Excellent video Mr. Wendt. As a Canadian who loves the winter, I find this video absolutely hilarious!!! I am curious as to insurance companies who have put a lot of stock in the “coming warming”, whenever that is supposed to happen. Shades of financial models accuracy. The hubris is sickening. Do not bank on warming, State Farm !! P.S. – what do you think our chances of hearing from Mr. Hamilton are?

Doug Badgero
November 23, 2010 3:48 pm

The study covers a slice of 30 degrees North to 30 degrees South, THE TROPICS. It has been somewhere around a year since I read an opinion of Dr Lindzen when he said that the evidence suggests AGW may result in some warming of the tropics. I believe for exactly this reason. The models also say that most warming occurs in the coldest regions at the coldest times. Understanding cloud feedbacks in the tropics isn’t near enough to tell us what we need to know.
This new model simply appears to be supporting what was already suspected.
Perhaps a service for science but useless to further warmest mania or answer the important questions.

November 23, 2010 4:06 pm

tallbloke says:
November 23, 2010 at 12:42 pm
“Aldous, We mean no harm to your planet.”
Well, we didn’t. Now the ecoloons? – that’s a diferent story.

Bill Illis
November 23, 2010 4:48 pm

Here is a whole bunch of this data charted in one place.
Hadcrut3, Nino 3.4 Index, Cloud Cover anomalies, Column Water Vapour anomalies and Outgoing Longwave Radiation anomalies.
They are all tied to the ENSO and they mostly lag a little behind it.
----
→ GIVEN EXERCISE
Reproduce the comment thread on climate models and tropical warming in full, word for word. Rely only on the comment thread for what follows.

→ DATA SECTION
----
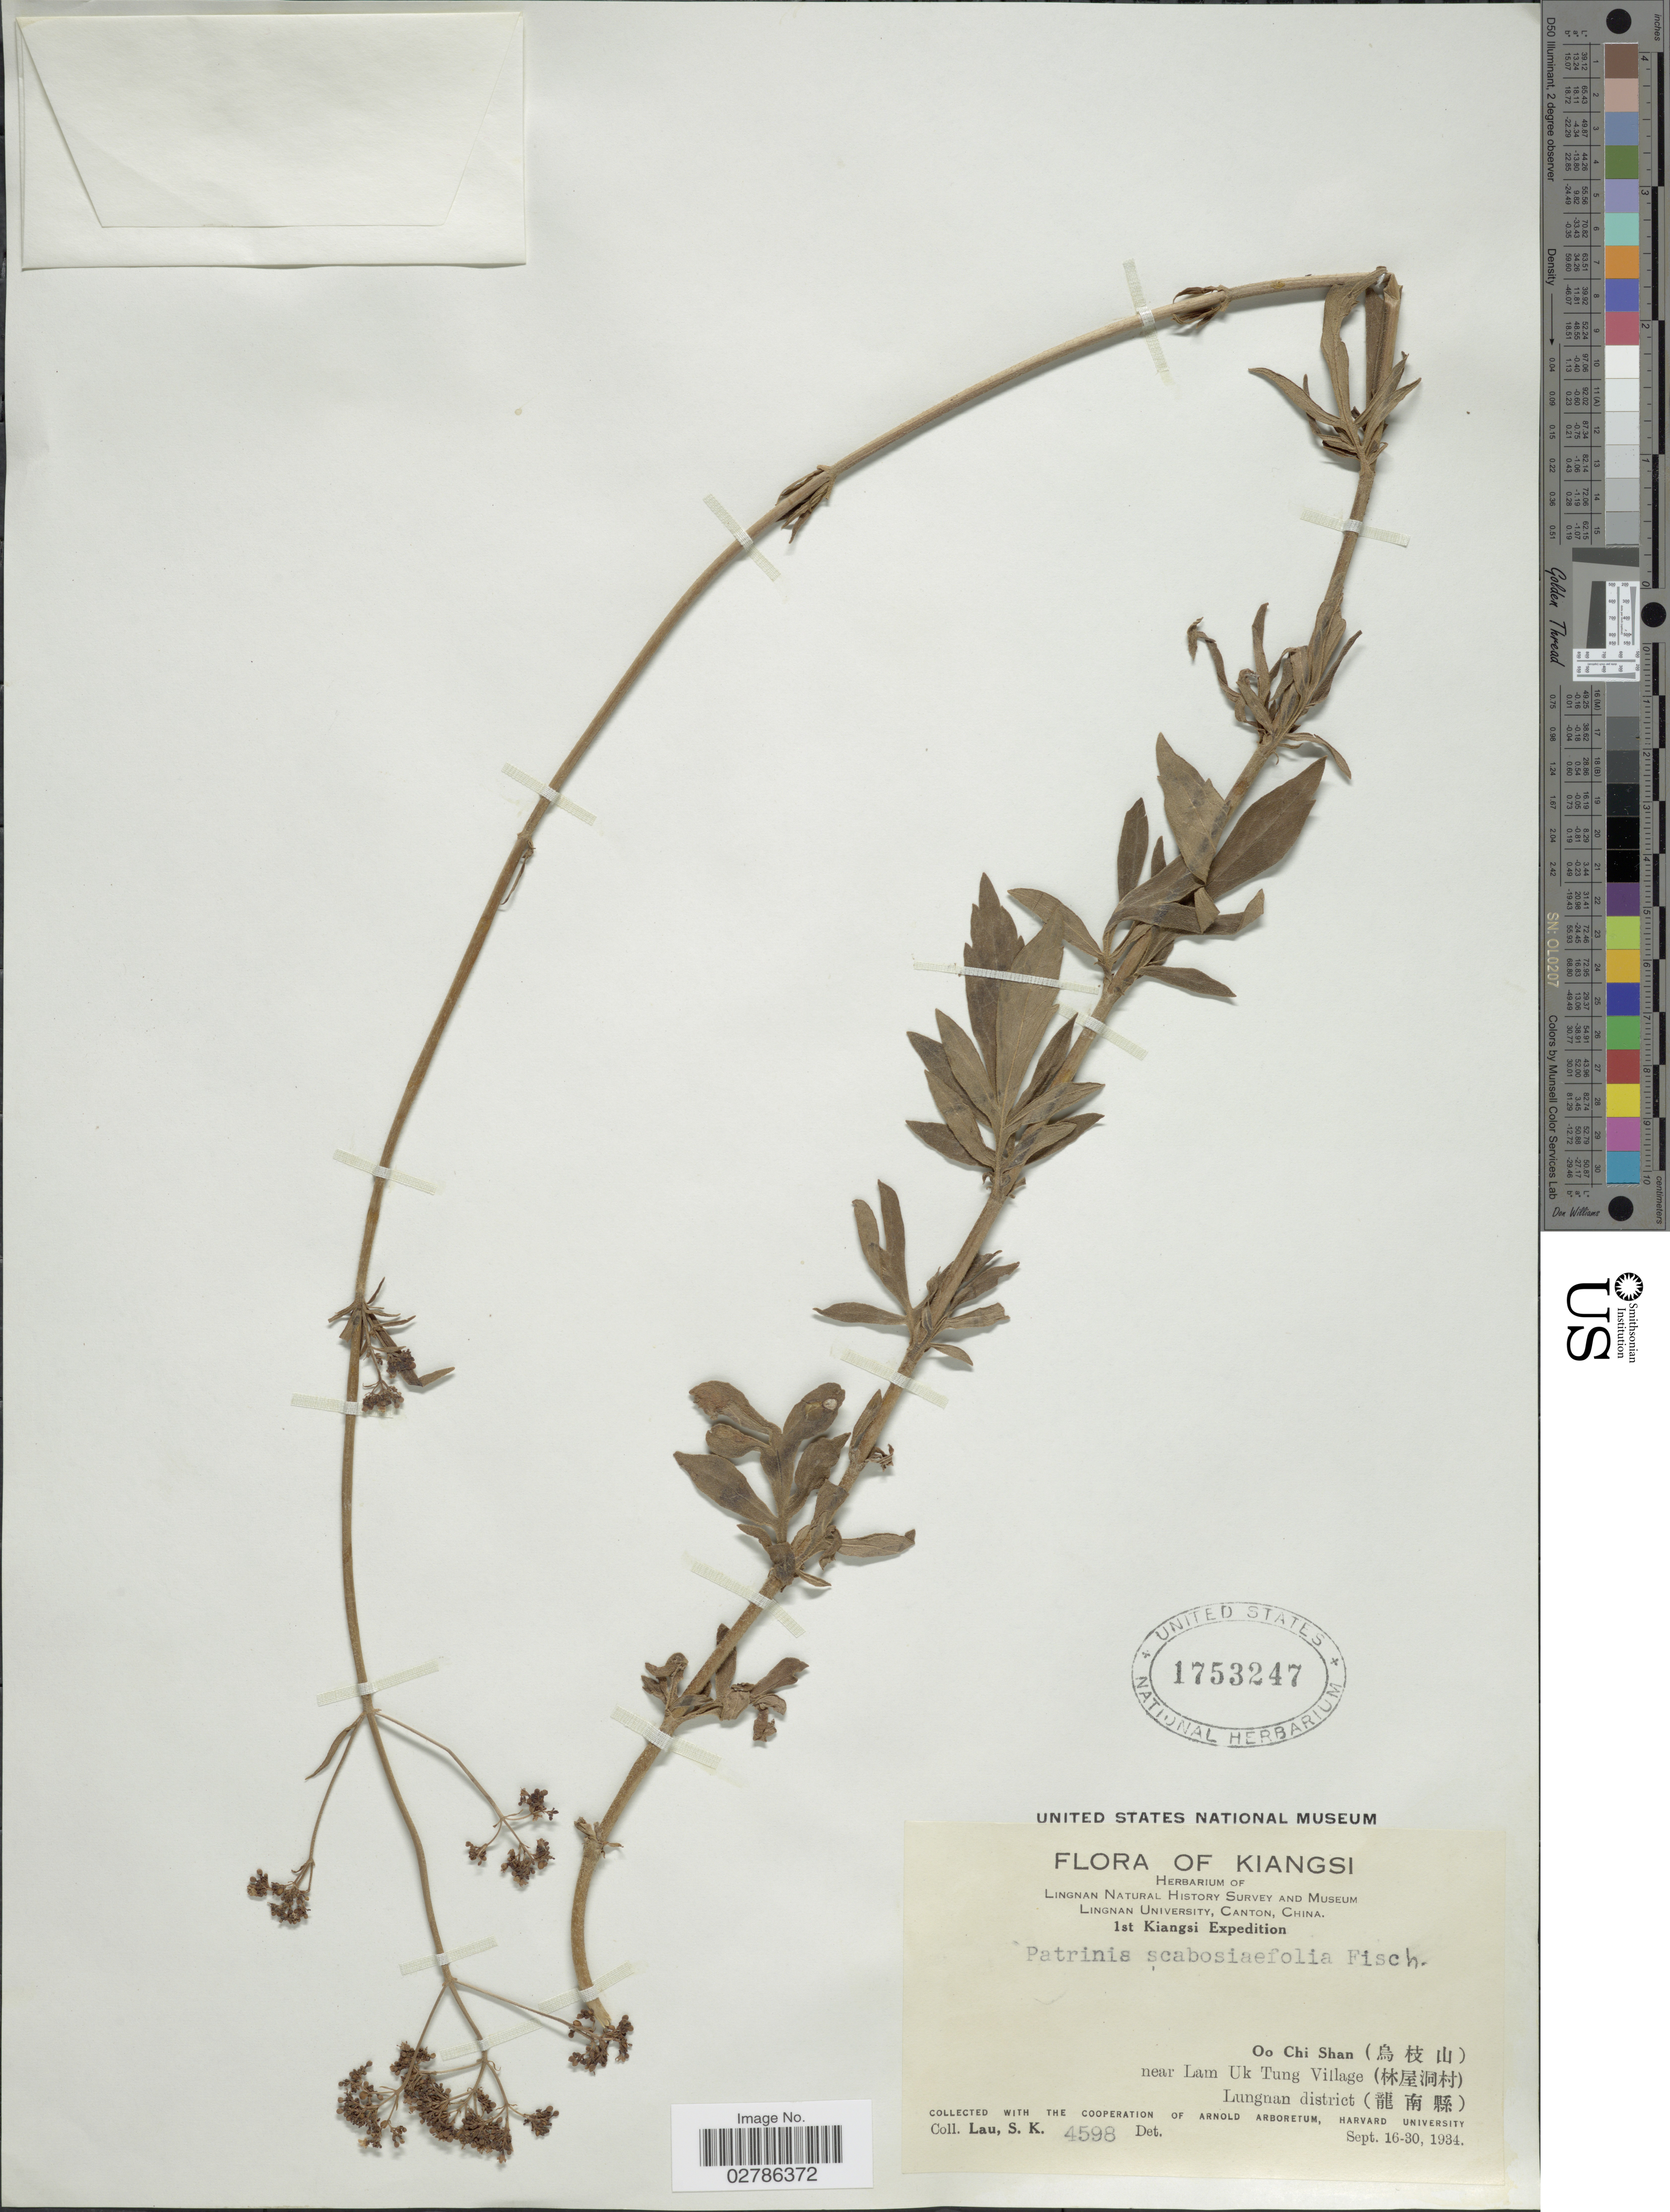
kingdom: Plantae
----
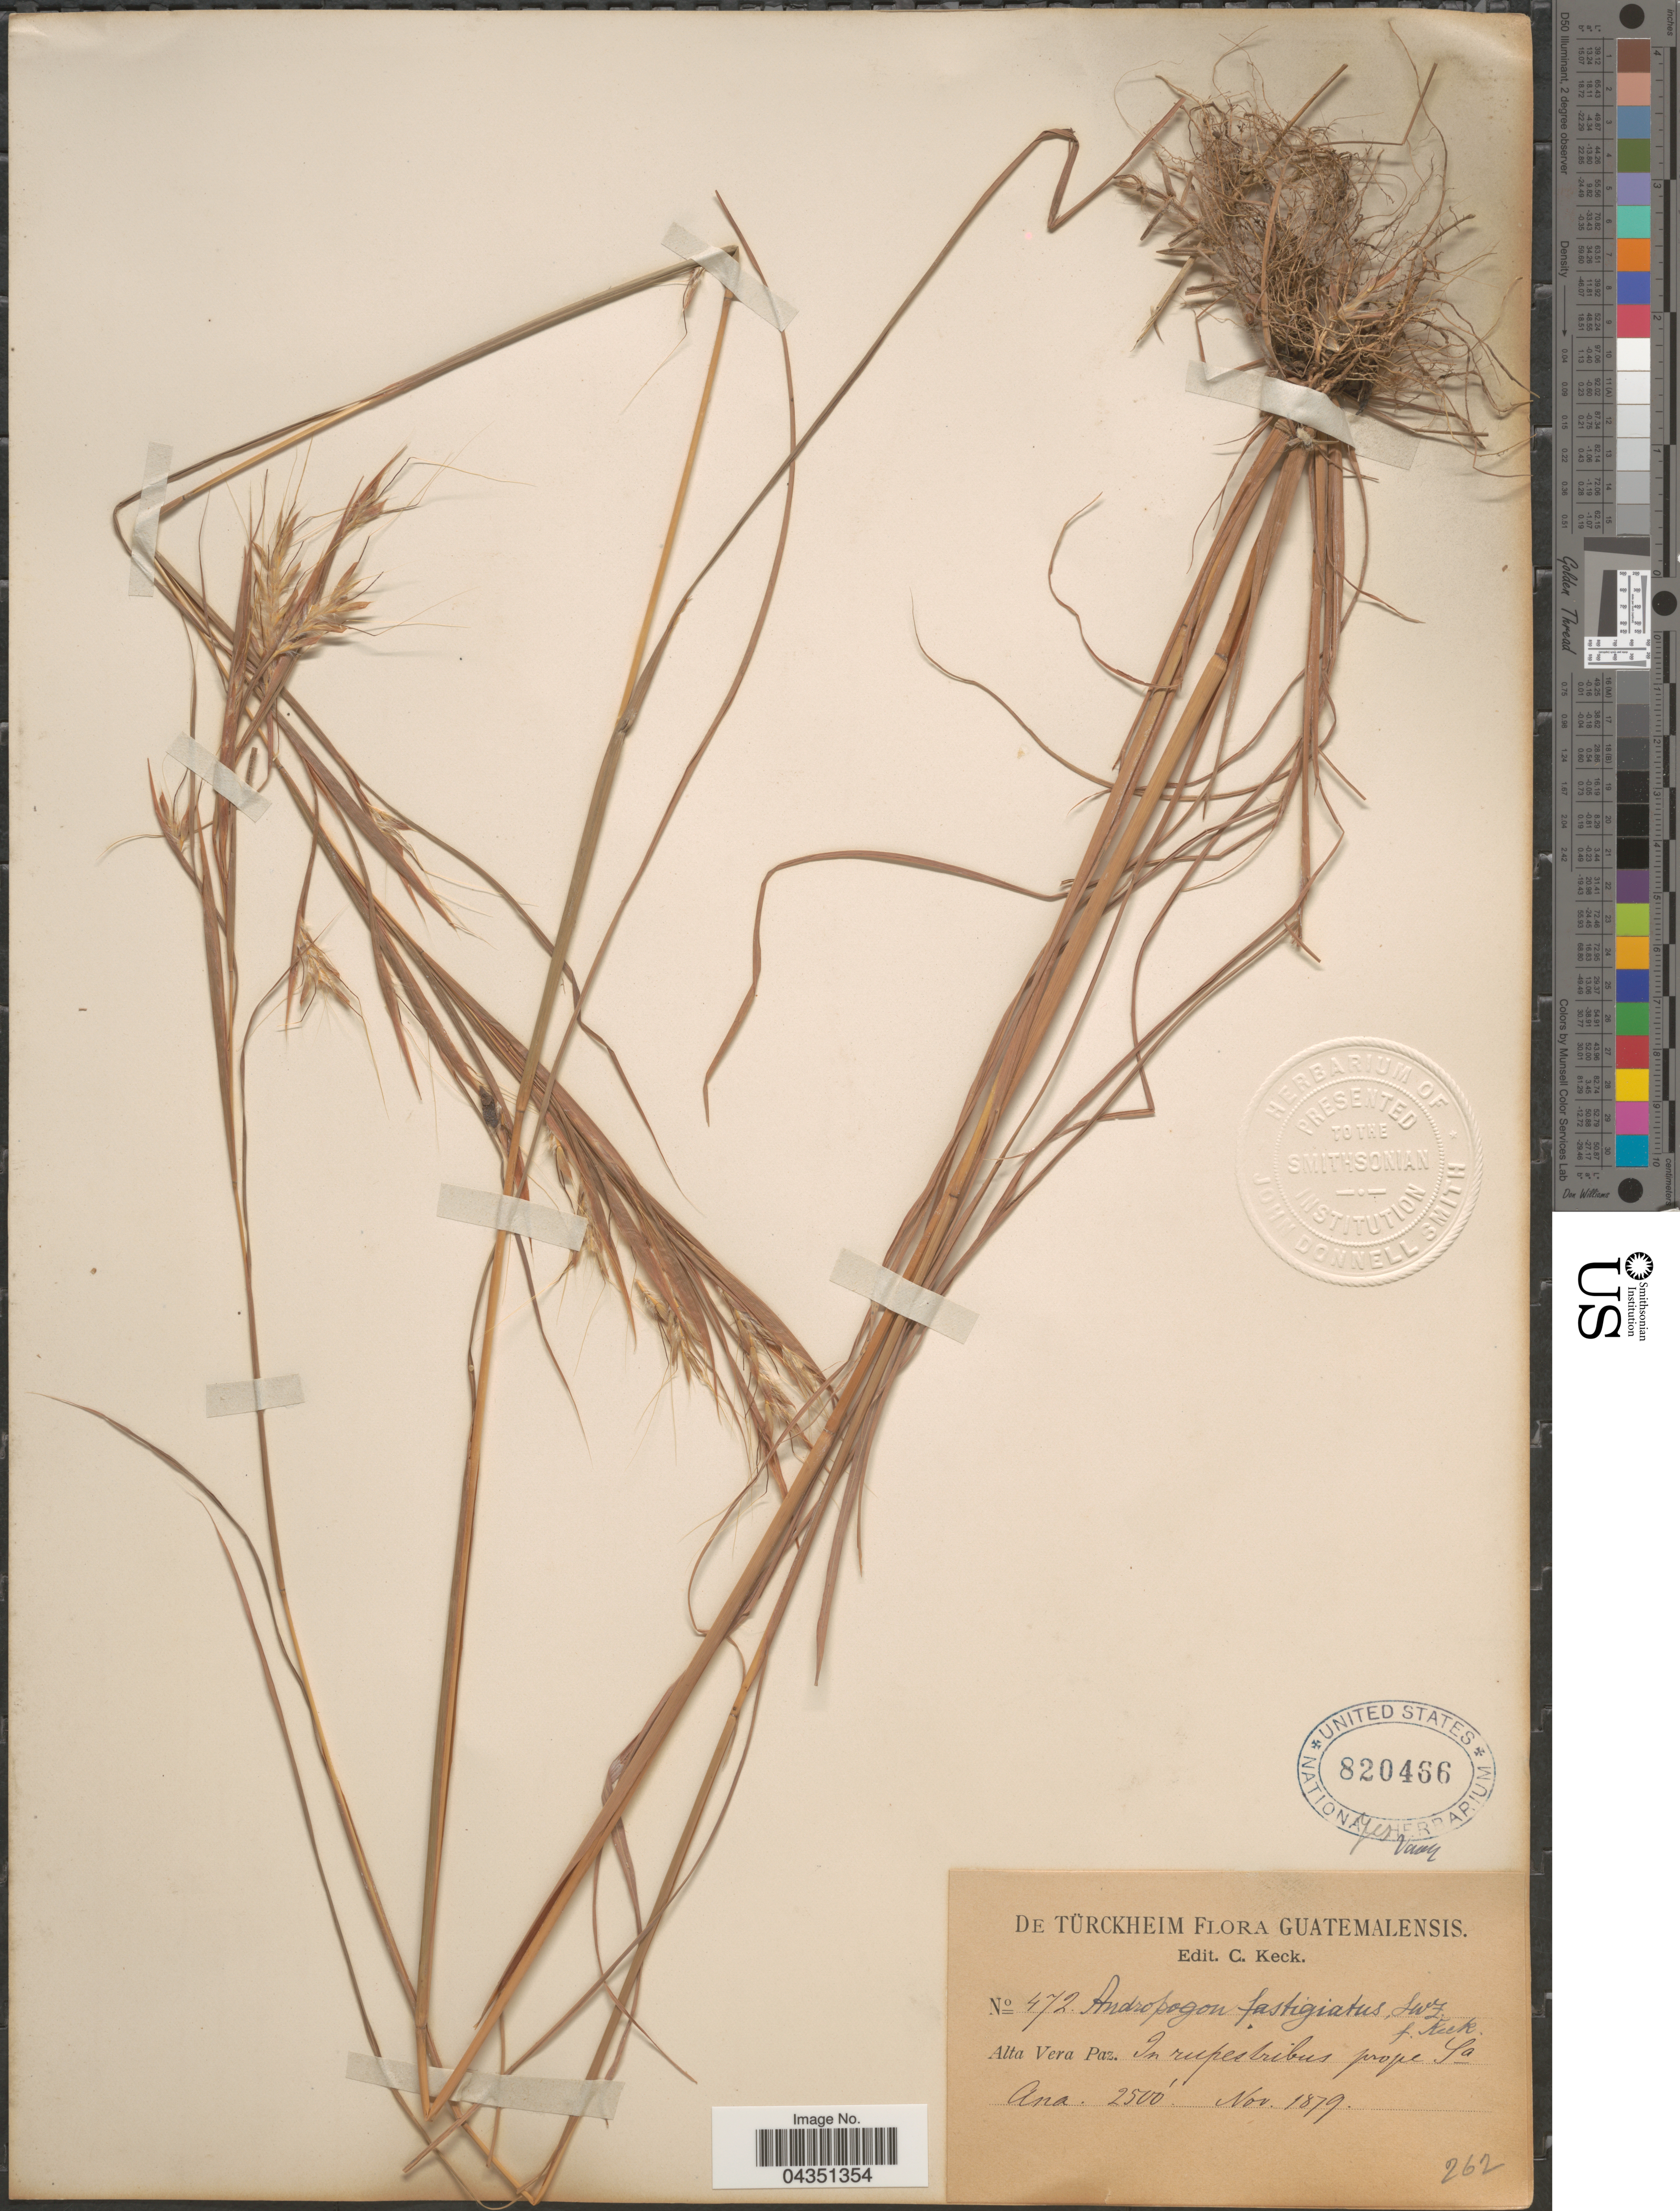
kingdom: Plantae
----
→ RESULT OF THE TASK
Excellent video Mr. Wendt. As a Canadian who loves the winter, I find this video absolutely hilarious!!! I am curious as to insurance companies who have put a lot of stock in the “coming warming”, whenever that is supposed to happen. Shades of financial models accuracy. The hubris is sickening. Do not bank on warming, State Farm !! P.S. – what do you think our chances of hearing from Mr. Hamilton are?

Doug Badgero
November 23, 2010 3:48 pm

The study covers a slice of 30 degrees North to 30 degrees South, THE TROPICS. It has been somewhere around a year since I read an opinion of Dr Lindzen when he said that the evidence suggests AGW may result in some warming of the tropics. I believe for exactly this reason. The models also say that most warming occurs in the coldest regions at the coldest times. Understanding cloud feedbacks in the tropics isn’t near enough to tell us what we need to know.
This new model simply appears to be supporting what was already suspected.
Perhaps a service for science but useless to further warmest mania or answer the important questions.

November 23, 2010 4:06 pm

tallbloke says:
November 23, 2010 at 12:42 pm
“Aldous, We mean no harm to your planet.”
Well, we didn’t. Now the ecoloons? – that’s a diferent story.

Bill Illis
November 23, 2010 4:48 pm

Here is a whole bunch of this data charted in one place.
Hadcrut3, Nino 3.4 Index, Cloud Cover anomalies, Column Water Vapour anomalies and Outgoing Longwave Radiation anomalies.
They are all tied to the ENSO and they mostly lag a little behind it.